Task details: The task for the listing below is to write out exactly the lines starting at the one containing "To check running container in docker" and ending at the one containing "Name | Type | Description | Notes", both included. Pictures are to be omitted.

Dataset records:
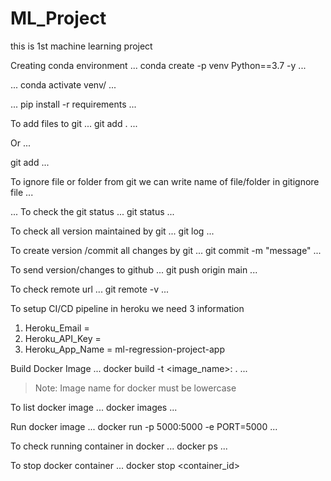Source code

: # ML_Project
this is 1st machine learning project

Creating conda environment
...
conda create -p venv Python==3.7 -y
...

...
conda activate venv/
...

...
pip install -r requirements
...

To add files to git
...
git add .
...

Or
...

git add <file name>
...


To ignore file or folder from git we can write name of file/folder in gitignore file
...


...
To check the git status
...
git status
...


To check all version maintained by git
...
git log
...

To create version /commit all changes by git
...
git commit -m "message"
...

To send version/changes to github
...
git push origin main
...

To check remote url
...
git remote -v
...

To setup CI/CD pipeline in heroku we need 3 information
1. Heroku_Email = 
2. Heroku_API_Key =
3. Heroku_App_Name = ml-regression-project-app

Build Docker Image
...
docker build -t <image_name>:<tagname> .
...
>Note: Image name for docker must be lowercase


To list docker image
...
docker images
...

Run docker image
...
docker run -p 5000:5000 -e PORT=5000 
...

To check running container in docker
...
docker ps
...

To stop docker container
...
docker stop <container_id>
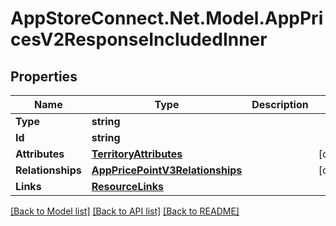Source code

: # AppStoreConnect.Net.Model.AppPricesV2ResponseIncludedInner

## Properties

Name | Type | Description | Notes
------------ | ------------- | ------------- | -------------
**Type** | **string** |  | 
**Id** | **string** |  | 
**Attributes** | [**TerritoryAttributes**](TerritoryAttributes.md) |  | [optional] 
**Relationships** | [**AppPricePointV3Relationships**](AppPricePointV3Relationships.md) |  | [optional] 
**Links** | [**ResourceLinks**](ResourceLinks.md) |  | 

[[Back to Model list]](../README.md#documentation-for-models) [[Back to API list]](../README.md#documentation-for-api-endpoints) [[Back to README]](../README.md)

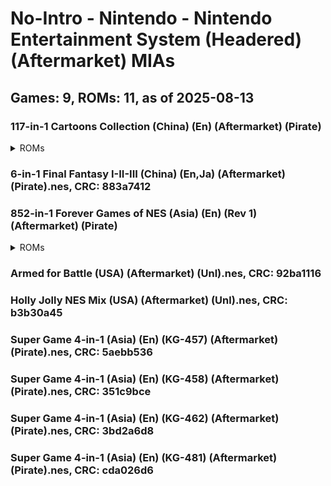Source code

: # No-Intro - Nintendo - Nintendo Entertainment System (Headered) (Aftermarket) MIAs
## Games: 9, ROMs: 11, as of 2025-08-13

### 117-in-1 Cartoons Collection (China) (En) (Aftermarket) (Pirate)
<details>
<summary>ROMs</summary>

- 117-in-1 Cartoons Collection (China) (En) (Aftermarket) (Pirate).nes, CRC: 5ef8dbfc
- 117-in-1 Cartoons Collection (China) (En) (Aftermarket) (Pirate).nes, CRC: 3855efe0
</details>

### 6-in-1 Final Fantasy I-II-III (China) (En,Ja) (Aftermarket) (Pirate).nes, CRC: 883a7412
### 852-in-1 Forever Games of NES (Asia) (En) (Rev 1) (Aftermarket) (Pirate)
<details>
<summary>ROMs</summary>

- 852-in-1 Forever Games of NES (Asia) (En) (Rev 1) (Aftermarket) (Pirate).nes, CRC: f1e626fa
- 852-in-1 Forever Games of NES (Asia) (En) (Rev 1) (Aftermarket) (Pirate).nes, CRC: 7a479afb
</details>

### Armed for Battle (USA) (Aftermarket) (Unl).nes, CRC: 92ba1116
### Holly Jolly NES Mix (USA) (Aftermarket) (Unl).nes, CRC: b3b30a45
### Super Game 4-in-1 (Asia) (En) (KG-457) (Aftermarket) (Pirate).nes, CRC: 5aebb536
### Super Game 4-in-1 (Asia) (En) (KG-458) (Aftermarket) (Pirate).nes, CRC: 351c9bce
### Super Game 4-in-1 (Asia) (En) (KG-462) (Aftermarket) (Pirate).nes, CRC: 3bd2a6d8
### Super Game 4-in-1 (Asia) (En) (KG-481) (Aftermarket) (Pirate).nes, CRC: cda026d6
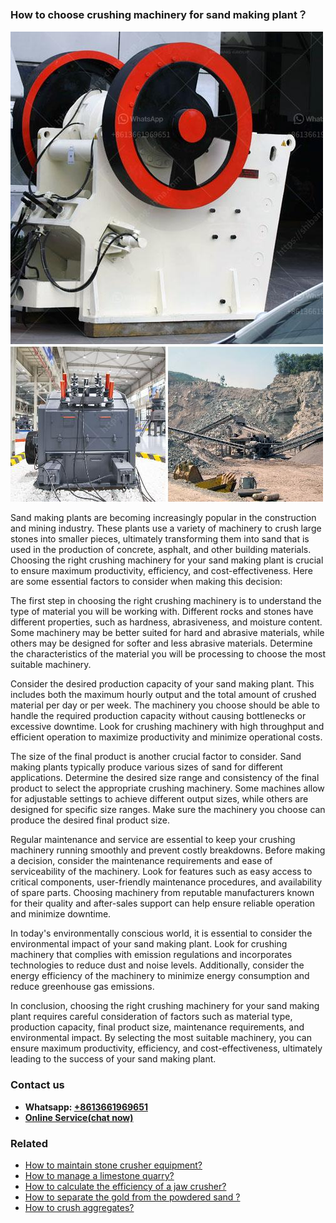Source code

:<h3>How to choose crushing machinery for sand making plant？</h3><img src='1701745146.jpg' alt=''><p>Sand making plants are becoming increasingly popular in the construction and mining industry. These plants use a variety of machinery to crush large stones into smaller pieces, ultimately transforming them into sand that is used in the production of concrete, asphalt, and other building materials. Choosing the right crushing machinery for your sand making plant is crucial to ensure maximum productivity, efficiency, and cost-effectiveness. Here are some essential factors to consider when making this decision:</p><p>The first step in choosing the right crushing machinery is to understand the type of material you will be working with. Different rocks and stones have different properties, such as hardness, abrasiveness, and moisture content. Some machinery may be better suited for hard and abrasive materials, while others may be designed for softer and less abrasive materials. Determine the characteristics of the material you will be processing to choose the most suitable machinery.</p><p>Consider the desired production capacity of your sand making plant. This includes both the maximum hourly output and the total amount of crushed material per day or per week. The machinery you choose should be able to handle the required production capacity without causing bottlenecks or excessive downtime. Look for crushing machinery with high throughput and efficient operation to maximize productivity and minimize operational costs.</p><p>The size of the final product is another crucial factor to consider. Sand making plants typically produce various sizes of sand for different applications. Determine the desired size range and consistency of the final product to select the appropriate crushing machinery. Some machines allow for adjustable settings to achieve different output sizes, while others are designed for specific size ranges. Make sure the machinery you choose can produce the desired final product size.</p><p>Regular maintenance and service are essential to keep your crushing machinery running smoothly and prevent costly breakdowns. Before making a decision, consider the maintenance requirements and ease of serviceability of the machinery. Look for features such as easy access to critical components, user-friendly maintenance procedures, and availability of spare parts. Choosing machinery from reputable manufacturers known for their quality and after-sales support can help ensure reliable operation and minimize downtime.</p><p>In today's environmentally conscious world, it is essential to consider the environmental impact of your sand making plant. Look for crushing machinery that complies with emission regulations and incorporates technologies to reduce dust and noise levels. Additionally, consider the energy efficiency of the machinery to minimize energy consumption and reduce greenhouse gas emissions.</p><p>In conclusion, choosing the right crushing machinery for your sand making plant requires careful consideration of factors such as material type, production capacity, final product size, maintenance requirements, and environmental impact. By selecting the most suitable machinery, you can ensure maximum productivity, efficiency, and cost-effectiveness, ultimately leading to the success of your sand making plant.</p><h3>Contact us</h3><ul><li><strong>Whatsapp:&nbsp;<a href="https://wa.me/8613661969651">+8613661969651</a></strong></li><li><a href="https://swt.shibang-china.com/?git&amp;zhl&amp;How to choose crushing machinery for sand making plant？"><strong>Online Service(chat now)</strong></a></li></ul><h3>Related</h3><ul><li><a href='How to maintain stone crusher equipment.md'>How to maintain stone crusher equipment?</a></li><li><a href='How to manage a limestone quarry.md'>How to manage a limestone quarry?</a></li><li><a href='How to calculate the efficiency of a jaw crusher.md'>How to calculate the efficiency of a jaw crusher?</a></li><li><a href='How to separate the gold from the powdered sand .md'>How to separate the gold from the powdered sand ?</a></li><li><a href='How to crush aggregates.md'>How to crush aggregates?</a></li></ul>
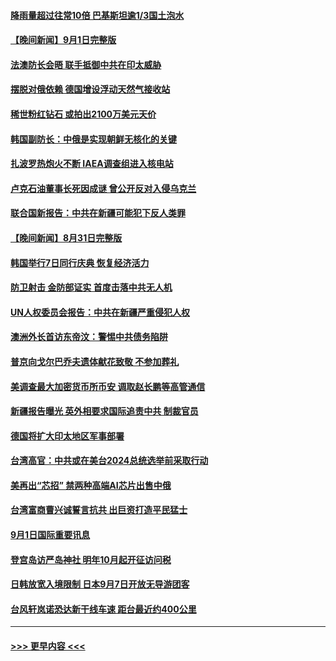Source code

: #### [降雨量超过往常10倍 巴基斯坦逾1/3国土泡水](../pages/prog202/a103516825.md?t=09021651) 
#### [【晚间新闻】9月1日完整版](../pages/prog202/a103516689.md?t=09021651) 
#### [法澳防长会晤 联手抵御中共在印太威胁](../pages/prog202/a103516498.md?t=09021651) 
#### [摆脱对俄依赖 德国增设浮动天然气接收站](../pages/prog202/a103516491.md?t=09021651) 
#### [稀世粉红钻石 或拍出2100万美元天价](../pages/prog202/a103516507.md?t=09021651) 
#### [韩国副防长：中俄是实现朝鲜无核化的关键](../pages/prog202/a103516494.md?t=09021651) 
#### [扎波罗热炮火不断 IAEA调查组进入核电站](../pages/prog202/a103516496.md?t=09021651) 
#### [卢克石油董事长死因成谜 曾公开反对入侵乌克兰](../pages/prog202/a103516267.md?t=09021651) 
#### [联合国新报告：中共在新疆可能犯下反人类罪](../pages/prog202/a103516403.md?t=09021651) 
#### [【晚间新闻】8月31日完整版](../pages/prog202/a103515748.md?t=09021651) 
#### [韩国举行7日同行庆典 恢复经济活力](../pages/prog202/a103516310.md?t=09021651) 
#### [防卫射击 金防部证实 首度击落中共无人机](../pages/prog202/a103516312.md?t=09021651) 
#### [UN人权委员会报告：中共在新疆严重侵犯人权](../pages/prog202/a103516302.md?t=09021651) 
#### [澳洲外长首访东帝汶：警惕中共债务陷阱](../pages/prog202/a103516304.md?t=09021651) 
#### [普京向戈尔巴乔夫遗体献花致敬 不参加葬礼](../pages/prog202/a103516209.md?t=09021651) 
#### [美调查最大加密货币所币安 调取赵长鹏等高管通信](../pages/prog202/a103516197.md?t=09021651) 
#### [新疆报告曝光 英外相要求国际追责中共 制裁官员](../pages/prog202/a103516193.md?t=09021651) 
#### [德国将扩大印太地区军事部署](../pages/prog202/a103516061.md?t=09021651) 
#### [台湾高官：中共或在美台2024总统选举前采取行动](../pages/prog202/a103516099.md?t=09021651) 
#### [美再出“芯招” 禁两种高端AI芯片出售中俄](../pages/prog202/a103516094.md?t=09021651) 
#### [台湾富商曹兴诚誓言抗共 出巨资打造平民猛士](../pages/prog202/a103516081.md?t=09021651) 
#### [9月1日国际重要讯息](../pages/prog202/a103516059.md?t=09021651) 
#### [登宫岛访严岛神社 明年10月起开征访问税](../pages/prog202/a103515946.md?t=09021651) 
#### [日韩放宽入境限制 日本9月7日开放无导游团客](../pages/prog202/a103515916.md?t=09021651) 
#### [台风轩岚诺恐达新干线车速 距台最近约400公里](../pages/prog202/a103515889.md?t=09021651) 

----
#### [ >>> 更早内容 <<< ](../indexes/prog202-earlier.md)
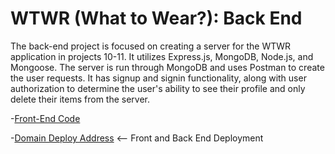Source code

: # WTWR (What to Wear?): Back End

The back-end project is focused on creating a server for the WTWR application in projects 10-11. It utilizes Express.js, MongoDB, Node.js, and Mongoose. The server is run through MongoDB and uses Postman to create the user requests. It has signup and signin functionality, along with user authorization to determine the user's ability to see their profile and only delete their items from the server.

-[Front-End Code](https://github.com/SamPage4427/se_project_react)

-[Domain Deploy Address](https://wtwr.epicgamer.org) <-- Front and Back End Deployment
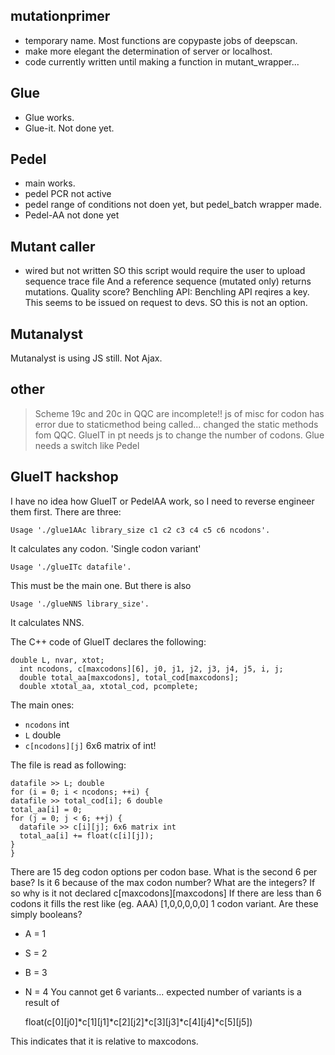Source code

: ## mutationprimer
* temporary name. Most functions are copypaste jobs of deepscan.
* make more elegant the determination of server or localhost.
* code currently written until making a function in mutant_wrapper...

## Glue
* Glue works.
* Glue-it. Not done yet.

## Pedel
* main works.
* pedel PCR not active
* pedel range of conditions not doen yet, but pedel_batch wrapper made.
* Pedel-AA not done yet

## Mutant caller
* wired but not written
SO this script would require the user to upload sequence trace file
And a reference sequence (mutated only)
returns mutations. Quality score?
Benchling API: Benchling API reqires a key. This seems to be issued on request to devs. SO this is not an option.

## Mutanalyst
Mutanalyst is using JS still. Not Ajax.

## other
> Scheme 19c and 20c in QQC are incomplete!!
> js of misc for codon has error due to staticmethod being called... changed the static methods fom QQC.
> GlueIT in pt needs js to change the number of codons.
> Glue needs a switch like Pedel



## GlueIT hackshop
I have no idea how GlueIT or PedelAA work, so I need to reverse engineer them first.
There are three:

    Usage './glue1AAc library_size c1 c2 c3 c4 c5 c6 ncodons'.

It calculates any codon. 'Single codon variant'

    Usage './glueITc datafile'.

This must be the main one.
But there is also

    Usage './glueNNS library_size'.

It calculates NNS.

The C++ code of GlueIT declares the following:

    double L, nvar, xtot;
      int ncodons, c[maxcodons][6], j0, j1, j2, j3, j4, j5, i, j;
      double total_aa[maxcodons], total_cod[maxcodons];
      double xtotal_aa, xtotal_cod, pcomplete;

The main ones:
* `ncodons` int
* `L` double
* `c[ncodons][j]` 6x6 matrix of int!

The file is read as following:

    datafile >> L; double
    for (i = 0; i < ncodons; ++i) {
    datafile >> total_cod[i]; 6 double
    total_aa[i] = 0;
    for (j = 0; j < 6; ++j) {
      datafile >> c[i][j]; 6x6 matrix int
      total_aa[i] += float(c[i][j]);
    }
    }

There are 15 deg codon options per codon base. What is the second 6 per base?
Is it 6 because of the max codon number? What are the integers? If so why is it not declared c[maxcodons][maxcodons]
If there are less than 6 codons it fills the rest like (eg. AAA) [1,0,0,0,0,0] 1 codon variant.
Are these simply booleans?
* A = 1
* S = 2
* B = 3
* N = 4
You cannot get 6 variants...
expected number of variants is a result of

    float(c[0][j0]*c[1][j1]*c[2][j2]*c[3][j3]*c[4][j4]*c[5][j5])

This indicates that it is relative to maxcodons.

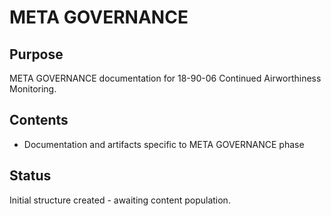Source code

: # META GOVERNANCE

## Purpose
META GOVERNANCE documentation for 18-90-06 Continued Airworthiness Monitoring.

## Contents
- Documentation and artifacts specific to META GOVERNANCE phase

## Status
Initial structure created - awaiting content population.
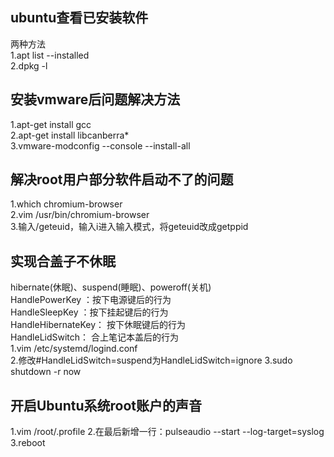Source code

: ##  ubuntu查看已安装软件
两种方法  
1.apt list --installed  
2.dpkg -l  

##  安装vmware后问题解决方法
1.apt-get install gcc    
2.apt-get install libcanberra*  
3.vmware-modconfig --console --install-all  

##  解决root用户部分软件启动不了的问题
1.which chromium-browser  
2.vim /usr/bin/chromium-browser  
3.输入/geteuid，输入i进入输入模式，将geteuid改成getppid  

##  实现合盖子不休眠
hibernate(休眠)、suspend(睡眠)、poweroff(关机)  
HandlePowerKey ：按下电源键后的行为  
HandleSleepKey ：按下挂起键后的行为  
HandleHibernateKey： 按下休眠键后的行为  
HandleLidSwitch： 合上笔记本盖后的行为  
1.vim /etc/systemd/logind.conf  
2.修改#HandleLidSwitch=suspend为HandleLidSwitch=ignore
3.sudo shutdown -r now  

##  开启Ubuntu系统root账户的声音
1.vim /root/.profile
2.在最后新增一行：pulseaudio --start --log-target=syslog
3.reboot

Solution to the exercise:
To check running container in docker
...
docker ps
...

To stop docker container
...
docker stop <container_id>
Source code

: # AppStoreConnect.Net.Model.AppPricesV2ResponseIncludedInner

## Properties

Name | Type | Description | Notes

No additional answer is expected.